▸ **Task item**: In your copy, each line below is repeated exactly and no image appears.

▸ **Supplied information**:
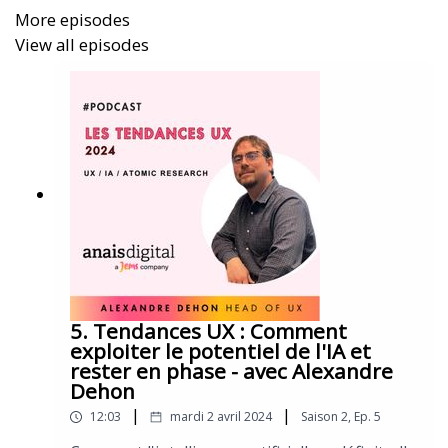
More episodes
View all episodes
5. Tendances UX : Comment
exploiter le potentiel de l'IA et
rester en phase - avec Alexandre
Dehon
|
|
12:03
mardi 2 avril 2024
Saison
2
,
Ep.
5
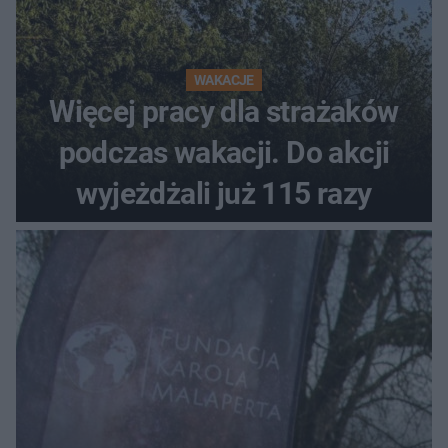
WAKACJE
Więcej pracy dla strażaków
podczas wakacji. Do akcji
wyjeżdżali już 115 razy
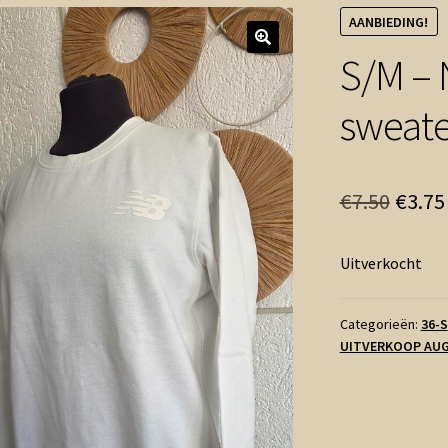
AANBIEDING!
S/M –
sweate
Oorsp
€
7.50
€
3.75
prijs
Uitverkocht
was:
€7.50
Categorieën:
36-S
UITVERKOOP AU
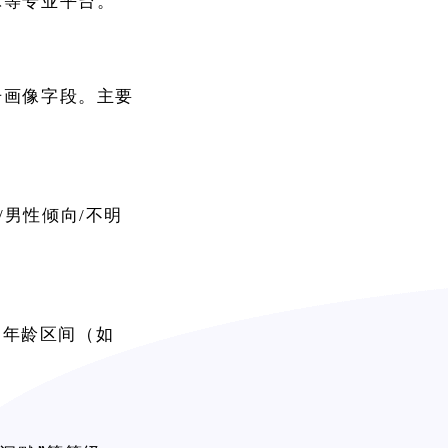
球等专业平台。
号画像字段。主要
/男性倾向/不明
测年龄区间（如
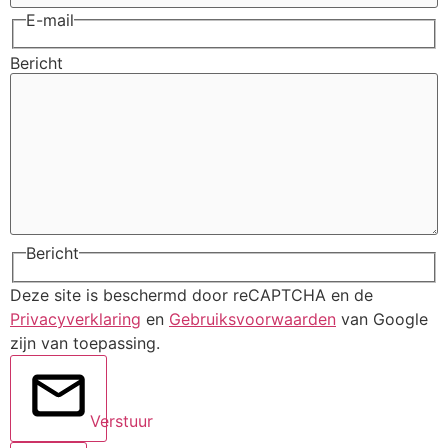
E-mail
Bericht
Bericht
Deze site is beschermd door reCAPTCHA en de
Privacyverklaring
en
Gebruiksvoorwaarden
van Google
zijn van toepassing.
Verstuur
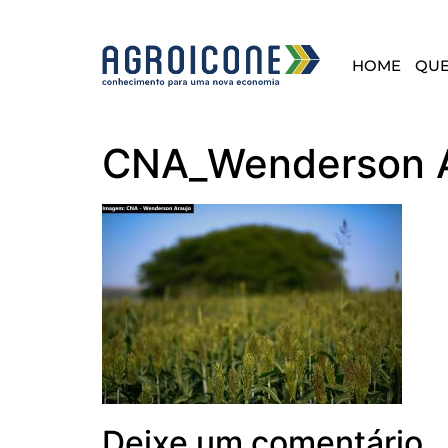
HOME
QU
CNA_Wenderson A
Deixe um comentário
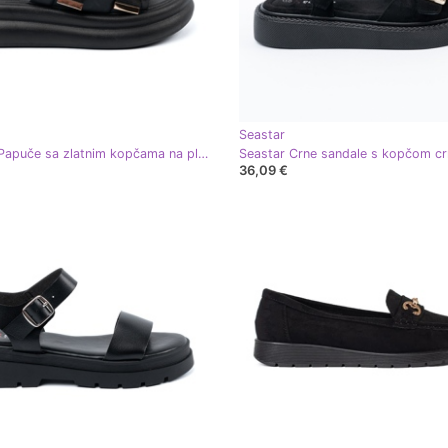
Seastar
Seastar Papuče sa zlatnim kopčama na platformi crna
Seastar Crne sandale s kopčom cr
36,09 €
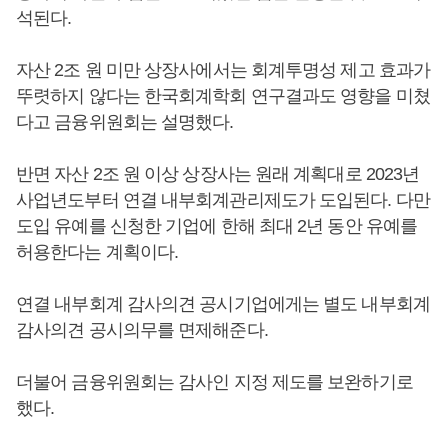
석된다.
자산 2조 원 미만 상장사에서는 회계투명성 제고 효과가
뚜렷하지 않다는 한국회계학회 연구결과도 영향을 미쳤
다고 금융위원회는 설명했다.
반면 자산 2조 원 이상 상장사는 원래 계획대로 2023년
사업년도부터 연결 내부회계관리제도가 도입된다. 다만
도입 유예를 신청한 기업에 한해 최대 2년 동안 유예를
허용한다는 계획이다.
연결 내부회계 감사의견 공시기업에게는 별도 내부회계
감사의견 공시의무를 면제해준다.
더불어 금융위원회는 감사인 지정 제도를 보완하기로
했다.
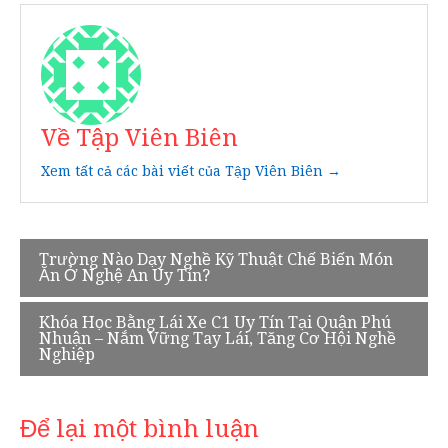
Về Tập Viên Biên
Xem tất cả các bài viết của Tập Viên Biên →
Điều
Trường Nào Dạy Nghề Kỹ Thuật Chế Biến Món
Ăn Ở Nghệ An Uy Tín?
hướng
bài
Khóa Học Bằng Lái Xe C1 Uy Tín Tại Quận Phú
Nhuận – Nắm Vững Tay Lái, Tăng Cơ Hội Nghề
viết
Nghiệp
Để lại một bình luận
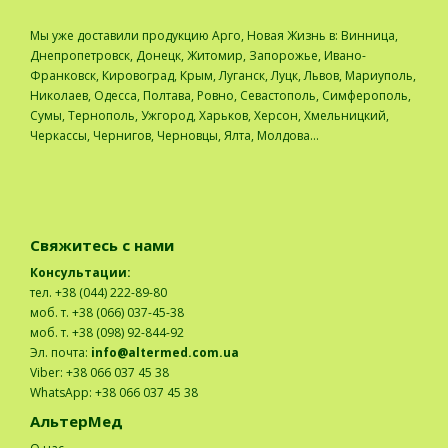
Мы уже доставили продукцию Арго, Новая Жизнь в: Винница,
Днепропетровск, Донецк, Житомир, Запорожье, Ивано-
Франковск, Кировоград, Крым, Луганск, Луцк, Львов, Мариуполь,
Николаев, Одесса, Полтава, Ровно, Севастополь, Симферополь,
Сумы, Тернополь, Ужгород, Харьков, Херсон, Хмельницкий,
Черкассы, Чернигов, Черновцы, Ялта, Молдова...
Свяжитесь с нами
Консультации:
тел. +38 (044) 222-89-80
моб. т. +38 (066) 037-45-38
моб. т. +38 (098) 92-844-92
Эл. почта:
info@altermed.com.ua
Viber: +38 066 037 45 38
WhatsApp: +38 066 037 45 38
АльтерМед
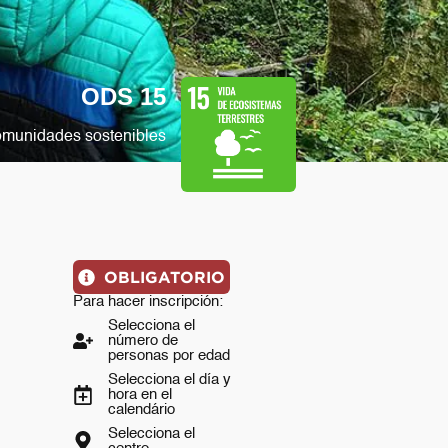
ODS 15
omunidades sostenibles
OBLIGATORIO
Para hacer inscripción:
Selecciona el
número de
personas por edad
Selecciona el día y
hora en el
calendário
Selecciona el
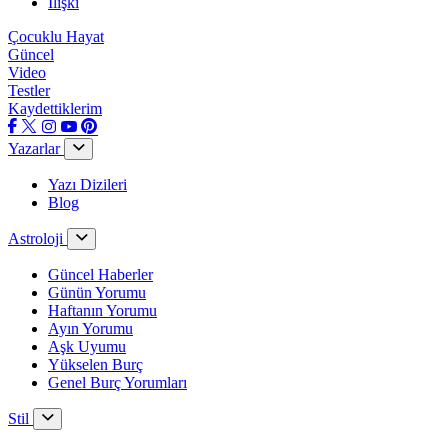
İlişki
Çocuklu Hayat
Güncel
Video
Testler
Kaydettiklerim
Yazarlar
Yazı Dizileri
Blog
Astroloji
Güncel Haberler
Günün Yorumu
Haftanın Yorumu
Ayın Yorumu
Aşk Uyumu
Yükselen Burç
Genel Burç Yorumları
Stil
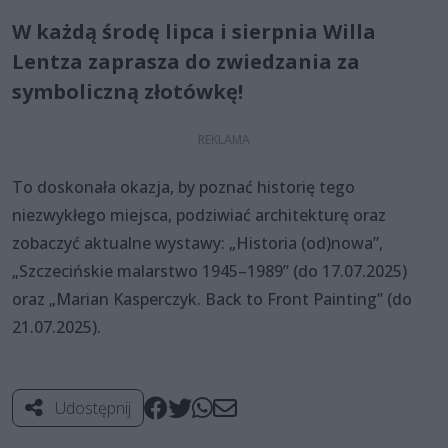
W każdą środę lipca i sierpnia Willa
Lentza zaprasza do zwiedzania za
symboliczną złotówkę!
To doskonała okazja, by poznać historię tego
niezwykłego miejsca, podziwiać architekturę oraz
zobaczyć aktualne wystawy: „Historia (od)nowa”,
„Szczecińskie malarstwo 1945–1989” (do 17.07.2025)
oraz „Marian Kasperczyk. Back to Front Painting” (do
21.07.2025).
Udostępnij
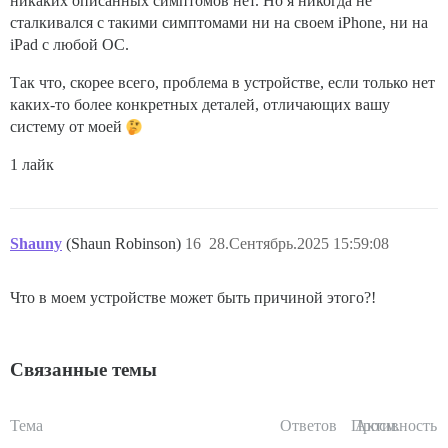
никаких описанных симптомов нет. Но я никогда не
сталкивался с такими симптомами ни на своем iPhone, ни на
iPad с любой ОС.
Так что, скорее всего, проблема в устройстве, если только нет
каких-то более конкретных деталей, отличающих вашу
систему от моей
1 лайк
Shauny
(Shaun Robinson)
16
28.Сентябрь.2025 15:59:08
Что в моем устройстве может быть причиной этого?!
Связанные темы
Тема
Ответов
Просм.
Активность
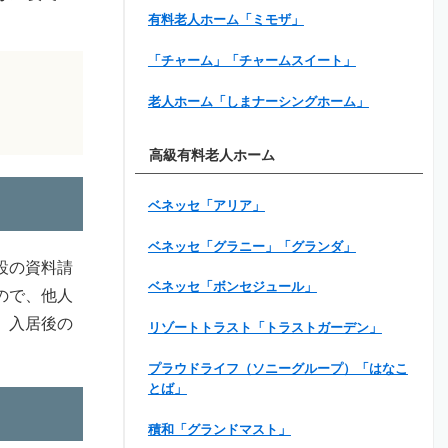
有料老人ホーム「ミモザ」
「チャーム」「チャームスイート」
老人ホーム「しまナーシングホーム」
高級有料老人ホーム
ベネッセ「アリア」
ベネッセ「グラニー」「グランダ」
設の資料請
ベネッセ「ボンセジュール」
ので、他人
、入居後の
リゾートトラスト「トラストガーデン」
プラウドライフ（ソニーグループ）「はなこ
とば」
積和「グランドマスト」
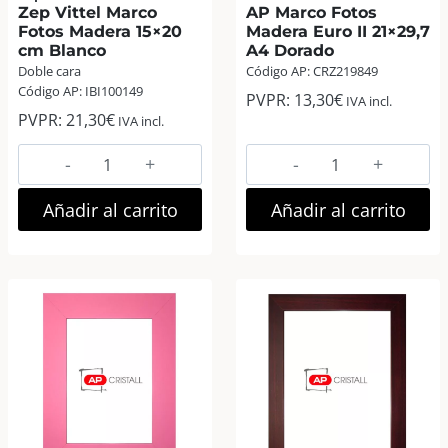
Zep Vittel Marco
AP Marco Fotos
Fotos Madera 15×20
Madera Euro II 21×29,7
cm Blanco
A4 Dorado
Doble cara
Código AP: CRZ219849
Código AP: IBI100149
PVPR:
13,30
€
IVA incl.
PVPR:
21,30
€
IVA incl.
Zep
AP
Vittel
Marco
Marco
Fotos
Añadir al carrito
Añadir al carrito
Fotos
Madera
Madera
Euro
15×20
II
cm
21×29,7
Blanco
A4
cantidad
Dorado
cantidad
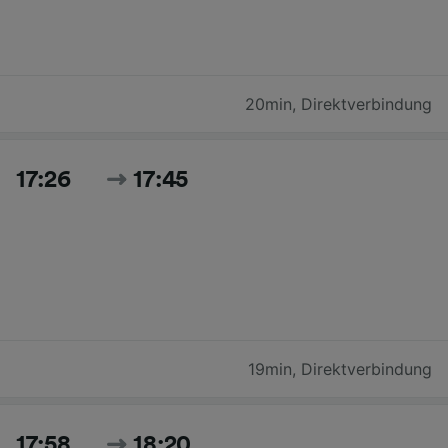
20min
,
Direktverbindung
17:26
17:45
19min
,
Direktverbindung
17:58
18:20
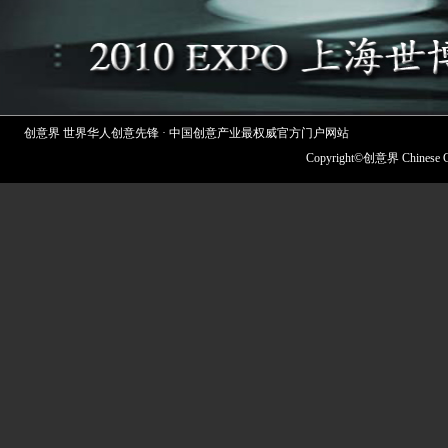
创意界 世界华人创意先锋 · 中国创意产业最权威官方门户网站
Copyright©创意界 Chinese 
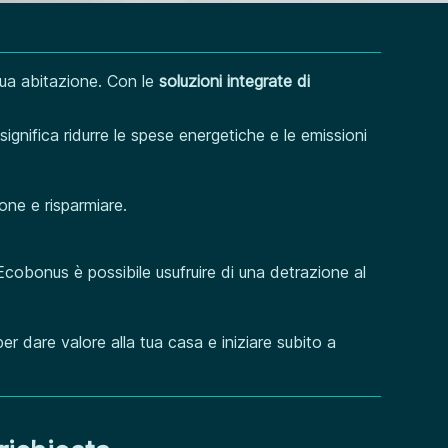
 tua abitazione. Con le
soluzioni integrate di
significa ridurre le spese energetiche e le emissioni
one e risparmiare.
’Ecobonus è possibile usufruire di una detrazione al
per dare valore alla tua casa e iniziare subito a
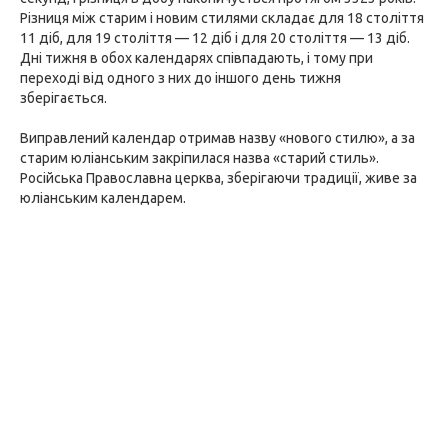
Різниця між старим і новим стилями складає для 18 століття
11 діб, для 19 століття — 12 діб і для 20 століття — 13 діб.
Дні тижня в обох календарях співпадають, і тому при
переході від одного з них до іншого день тижня
зберігається.
Виправлений календар отримав назву «нового стилю», а за
старим юліанським закріпилася назва «старий стиль».
Російська Православна церква, зберігаючи традиції, живе за
юліанським календарем.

▸ **Answer to this task**:
More episodes
View all episodes
5. Tendances UX : Comment
exploiter le potentiel de l'IA et
rester en phase - avec Alexandre
Dehon
|
|
12:03
mardi 2 avril 2024
Saison
2
,
Ep.
5
WAKACJE
Więcej pracy dla strażaków
podczas wakacji. Do akcji
wyjeżdżali już 115 razy
AANBIEDING!
S/M –
sweate
Oorsp
€
7.50
€
3.75
prijs
Uitverkocht
was:
€7.50
Categorieën:
36-S
UITVERKOOP AU
球等专业平台。
号画像字段。主要
/男性倾向/不明
测年龄区间（如
E-mail
Bericht
Bericht
Deze site is beschermd door reCAPTCHA en de
Privacyverklaring
en
Gebruiksvoorwaarden
van Google
zijn van toepassing.
Verstuur
HOME
QU
CNA_Wenderson A
Deixe um comentário
Seastar
Seastar Papuče sa zlatnim kopčama na platformi crna
Seastar Crne sandale s kopčom cr
36,09 €
석된다.
자산 2조 원 미만 상장사에서는 회계투명성 제고 효과가
뚜렷하지 않다는 한국회계학회 연구결과도 영향을 미쳤
다고 금융위원회는 설명했다.
반면 자산 2조 원 이상 상장사는 원래 계획대로 2023년
사업년도부터 연결 내부회계관리제도가 도입된다. 다만
도입 유예를 신청한 기업에 한해 최대 2년 동안 유예를
허용한다는 계획이다.
연결 내부회계 감사의견 공시기업에게는 별도 내부회계
감사의견 공시의무를 면제해준다.
더불어 금융위원회는 감사인 지정 제도를 보완하기로
했다.
Về Tập Viên Biên
Xem tất cả các bài viết của Tập Viên Biên →
Điều
Trường Nào Dạy Nghề Kỹ Thuật Chế Biến Món
Ăn Ở Nghệ An Uy Tín?
hướng
bài
Khóa Học Bằng Lái Xe C1 Uy Tín Tại Quận Phú
Nhuận – Nắm Vững Tay Lái, Tăng Cơ Hội Nghề
viết
Nghiệp
Để lại một bình luận
Мы уже доставили продукцию Арго, Новая Жизнь в: Винница,
Днепропетровск, Донецк, Житомир, Запорожье, Ивано-
Франковск, Кировоград, Крым, Луганск, Луцк, Львов, Мариуполь,
Николаев, Одесса, Полтава, Ровно, Севастополь, Симферополь,
Сумы, Тернополь, Ужгород, Харьков, Херсон, Хмельницкий,
Черкассы, Чернигов, Черновцы, Ялта, Молдова...
Свяжитесь с нами
Консультации:
тел. +38 (044) 222-89-80
моб. т. +38 (066) 037-45-38
моб. т. +38 (098) 92-844-92
Эл. почта:
info@altermed.com.ua
Viber: +38 066 037 45 38
WhatsApp: +38 066 037 45 38
АльтерМед
ODS 15
omunidades sostenibles
OBLIGATORIO
Para hacer inscripción:
Selecciona el
número de
personas por edad
Selecciona el día y
hora en el
calendário
Selecciona el
İlişki
Çocuklu Hayat
Güncel
Video
Testler
Kaydettiklerim
Yazarlar
Yazı Dizileri
Blog
Astroloji
Güncel Haberler
Günün Yorumu
Haftanın Yorumu
Ayın Yorumu
Aşk Uyumu
Yükselen Burç
Genel Burç Yorumları
Stil
W każdą środę lipca i sierpnia Willa
Lentza zaprasza do zwiedzania za
symboliczną złotówkę!
To doskonała okazja, by poznać historię tego
niezwykłego miejsca, podziwiać architekturę oraz
zobaczyć aktualne wystawy: „Historia (od)nowa”,
„Szczecińskie malarstwo 1945–1989” (do 17.07.2025)
oraz „Marian Kasperczyk. Back to Front Painting” (do
21.07.2025).
Udostępnij
никаких описанных симптомов нет. Но я никогда не
сталкивался с такими симптомами ни на своем iPhone, ни на
iPad с любой ОС.
Так что, скорее всего, проблема в устройстве, если только нет
каких-то более конкретных деталей, отличающих вашу
систему от моей
1 лайк
Shauny
(Shaun Robinson)
16
28.Сентябрь.2025 15:59:08
Что в моем устройстве может быть причиной этого?!
Связанные темы
Тема
Ответов
Просм.
Активность
有料老人ホーム「ミモザ」
「チャーム」「チャームスイート」
老人ホーム「しまナーシングホーム」
高級有料老人ホーム
ベネッセ「アリア」
ベネッセ「グラニー」「グランダ」
設の資料請
ベネッセ「ボンセジュール」
ので、他人
、入居後の
リゾートトラスト「トラストガーデン」
プラウドライフ（ソニーグループ）「はなこ
とば」
積和「グランドマスト」
Zep Vittel Marco
AP Marco Fotos
Fotos Madera 15×20
Madera Euro II 21×29,7
cm Blanco
A4 Dorado
Doble cara
Código AP: CRZ219849
Código AP: IBI100149
PVPR:
13,30
€
IVA incl.
PVPR:
21,30
€
IVA incl.
Zep
AP
Vittel
Marco
Marco
Fotos
Añadir al carrito
Añadir al carrito
Fotos
Madera
Madera
Euro
15×20
II
cm
21×29,7
Blanco
A4
cantidad
Dorado
cantidad
20min
,
Direktverbindung
17:26
17:45
19min
,
Direktverbindung
17:58
18:20
创意界 世界华人创意先锋 · 中国创意产业最权威官方门户网站
Copyright©创意界 Chinese 
 tua abitazione. Con le
soluzioni integrate di
significa ridurre le spese energetiche e le emissioni
one e risparmiare.
’Ecobonus è possibile usufruire di una detrazione al
per dare valore alla tua casa e iniziare subito a
Різниця між старим і новим стилями складає для 18 століття
11 діб, для 19 століття — 12 діб і для 20 століття — 13 діб.
Дні тижня в обох календарях співпадають, і тому при
переході від одного з них до іншого день тижня
зберігається.
Виправлений календар отримав назву «нового стилю», а за
старим юліанським закріпилася назва «старий стиль».
Російська Православна церква, зберігаючи традиції, живе за
юліанським календарем.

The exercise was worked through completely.